Clean tailoring combined with sportswear. Refined details mixed with the invigorating roughness of hi-tech fabrics. Bold, functional, and cool; minimalist street style uncovers a rebellious potential of minimal fashion, bringing together sartorial opposites like a tailored coat and a hoody, or wide-legged trousers and sneakers. But as laid-back as it may seem, minimalist street style is far from being a simple case.
The idea of minimalist street style is to embrace the tension between urban and minimal fashion. Being the most significant style movements of the last decades, they are both the legacy of the 1990s—the era shaped by minimalist designers such as Helmut Lang, Martin Margiela, and Issey Miyake on the one hand, and by street aesthetics of grunge, goth, and hip-hop on the other.
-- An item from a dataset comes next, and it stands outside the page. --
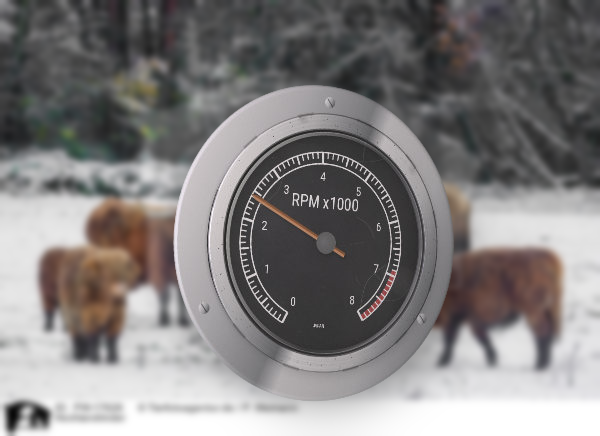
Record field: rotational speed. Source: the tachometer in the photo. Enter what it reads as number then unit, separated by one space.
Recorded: 2400 rpm
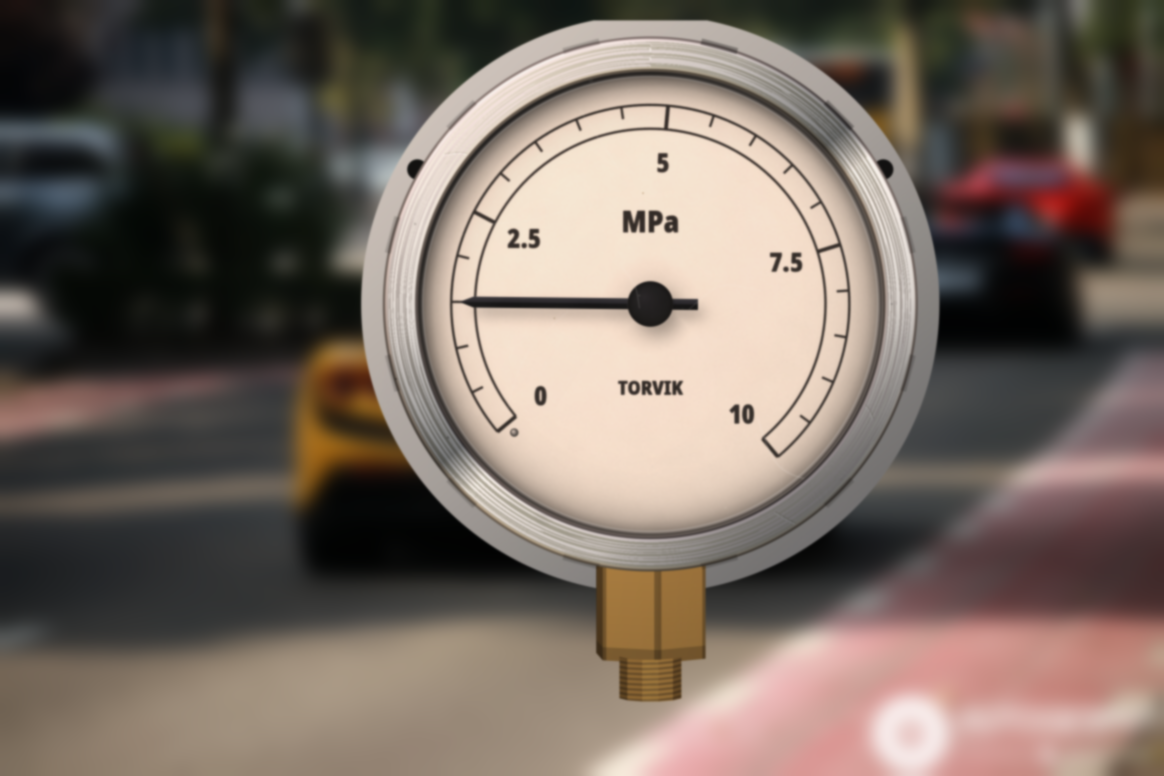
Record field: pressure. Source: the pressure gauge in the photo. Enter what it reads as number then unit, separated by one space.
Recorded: 1.5 MPa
A crossover between minimalism and urbanwear first found its way onto runways in 2000s, when cult designers like Raf Simons and Yohji Yamamoto started to recreate the essence of subcultures within their collections. In the 2010s, minimalism ‘trickled down’ to the fast fashion brands, reaching the height of its popularity 2015, while streetwear has risen to the status of modern luxury.
Fast forward to 2017: Ivania Carpio, the creator of Love Aesthetics, styles pure white sneakers with wide-legged pinstripe trousers; in her bold and clear SS’17 collection, young fashion designer Melitta Baumeister's pieces are often completed with similar footwear. It becomes more evident that minimal fashion is not defined by the white shirts and monochrome looks but rather by an attitude of choosing more future-inspired, more progressive clothing that occasionally need to disobey basic rules of minimalism and add some ‘impure’ street motifs. Bold and sporty pieces from the likes of Off-White, Hood By Air, and Vetements blend perfectly well with the gracious garments from Acne Studios, COS, and Totême. Besides, this more aggressive, more avantstreet version of minimal fashion somehow elevates the idea of less is more to a whole new level, proving that minimalism can be reinvented once again. Minimalists, who refuse to alter their visual vocabulary with sportif pieces, are at the risk of missing out.